The usual assumption is that the Australopithecines represent an ape lineage that came out of the forest and onto the plains, and that selection for life on the plains led to the rapid evolution of an upright stance. Okay, but if that's the case, why were the earliest-known Australopithecines already well-adapted for walking upright?

If Australopithecines had evolved an upright stance (allowing for more efficient locomotion in the trees) before moving onto the plains, the mystery is neatly solved. It just so happens that an upright stance is also useful for a plains-dwelling species, and so was preserved in those Australopithecines that eventually gave rise to the genus Homo.


A bipedal stance can be an effective means of locomotion for a forest-dwelling animal, and many monkey species and smaller ape species (notably gibbons) are effectively bipedal. But for larger apes, bipedalism isn't so efficient, perhaps because they're too heavy for brachiation to be an efficient means of locomotion. This might help explain why chimps and especially gorillas spend so much time on the ground and tend to walk on all fours.


But what about the ancestors of non-human apes? Where did they come from?


The fossil record shows clearly that there were at least 2 different lineages among the early Australopithecines. The "Robust" Australopithecines were much larger and more heavily built. The "Gracile" Australopithecines were smaller-bodied and much more lightly built. The usual assumption is that the Robust Australopithecines went extinct, with no modern descendants, while the Gracile Australopithecines gave rise to the genus Homo and, ultimately, to us.

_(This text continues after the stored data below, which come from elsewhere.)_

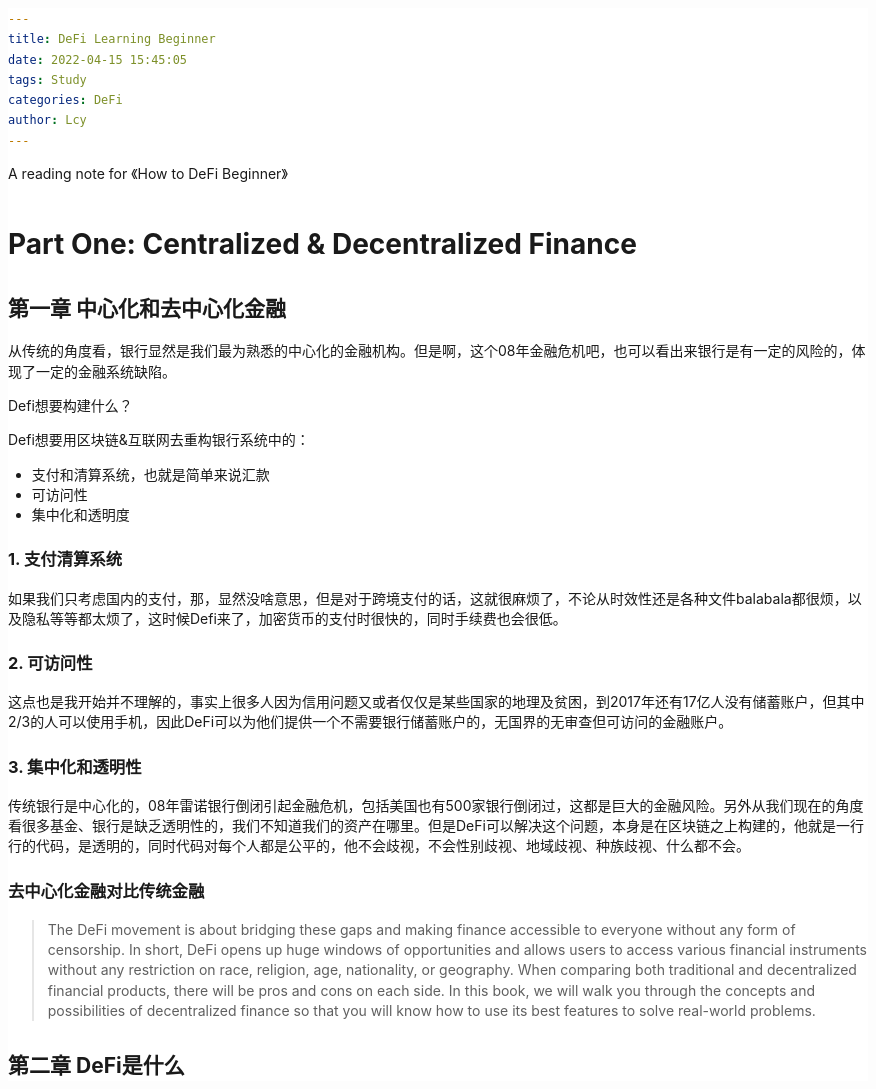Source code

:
```yaml
---
title: DeFi Learning Beginner
date: 2022-04-15 15:45:05
tags: Study
categories: DeFi
author: Lcy
---
```


A reading note for 《How to DeFi Beginner》
# Part One: Centralized & Decentralized Finance

## 第一章 中心化和去中心化金融

从传统的角度看，银行显然是我们最为熟悉的中心化的金融机构。但是啊，这个08年金融危机吧，也可以看出来银行是有一定的风险的，体现了一定的金融系统缺陷。

Defi想要构建什么？

Defi想要用区块链&互联网去重构银行系统中的：

- 支付和清算系统，也就是简单来说汇款
- 可访问性
- 集中化和透明度

### 1. 支付清算系统

如果我们只考虑国内的支付，那，显然没啥意思，但是对于跨境支付的话，这就很麻烦了，不论从时效性还是各种文件balabala都很烦，以及隐私等等都太烦了，这时候Defi来了，加密货币的支付时很快的，同时手续费也会很低。

### 2. 可访问性

这点也是我开始并不理解的，事实上很多人因为信用问题又或者仅仅是某些国家的地理及贫困，到2017年还有17亿人没有储蓄账户，但其中2/3的人可以使用手机，因此DeFi可以为他们提供一个不需要银行储蓄账户的，无国界的无审查但可访问的金融账户。

### 3. 集中化和透明性

传统银行是中心化的，08年雷诺银行倒闭引起金融危机，包括美国也有500家银行倒闭过，这都是巨大的金融风险。另外从我们现在的角度看很多基金、银行是缺乏透明性的，我们不知道我们的资产在哪里。但是DeFi可以解决这个问题，本身是在区块链之上构建的，他就是一行行的代码，是透明的，同时代码对每个人都是公平的，他不会歧视，不会性别歧视、地域歧视、种族歧视、什么都不会。

### 去中心化金融对比传统金融

> The DeFi movement is about bridging these gaps and making finance accessible to  everyone without any form of censorship. In short, DeFi opens up huge windows of  opportunities and allows users to access various financial instruments without  any restriction on race, religion, age, nationality, or geography. When  comparing both traditional and decentralized financial products, there will be  pros and cons on each side. In this book, we will walk you through the concepts  and possibilities of decentralized finance so that you will know how to use its  best features to solve real-world problems.

## 第二章 DeFi是什么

It has been recently suggested, however, that this was not the case. Some paleoanthropologists think that the Robust Australopithecines went back to the forest and ultimately gave rise to the Gorillas. (This would explain why they disappeared from the fossil record -- not because they went extinct, but because they went back to the forest and so left us no fossils.) Similarly, it may be that some of the Gracile Australopithecines went back to the forest as well, and gave rise to the Chimpanzees. This would neatly explain the close morphological and genetic similarities between Gorillas, Chimpanzees, and Humans, and it would also fit neatly with the fact that genetic analyses clearly indicate that Chimpanzees are more closely related to Humans than they are to Gorillas.


So, it wouldn't surprise me in the least to find that bipedalism arose very early in the ape lineage, and that "knuckle-walking" in modern non-human apes is a "derived" state whereas human bipedalism is actually a "primitive" state. It would neatly explain a number of puzzling things about human/ape evolution.



I'm not so sure I buy their argument about the horizontal septum, though. I've dissected lots of vertebrates, and the horizontal septum is very clearly evident in fishes, for example, but it isn't a prominent feature in any mammals, so far as I can see. It would be interesting if our bipedalism was the result of a macromutation that happened to make walking on all fours uncomfortable, but I don't buy it.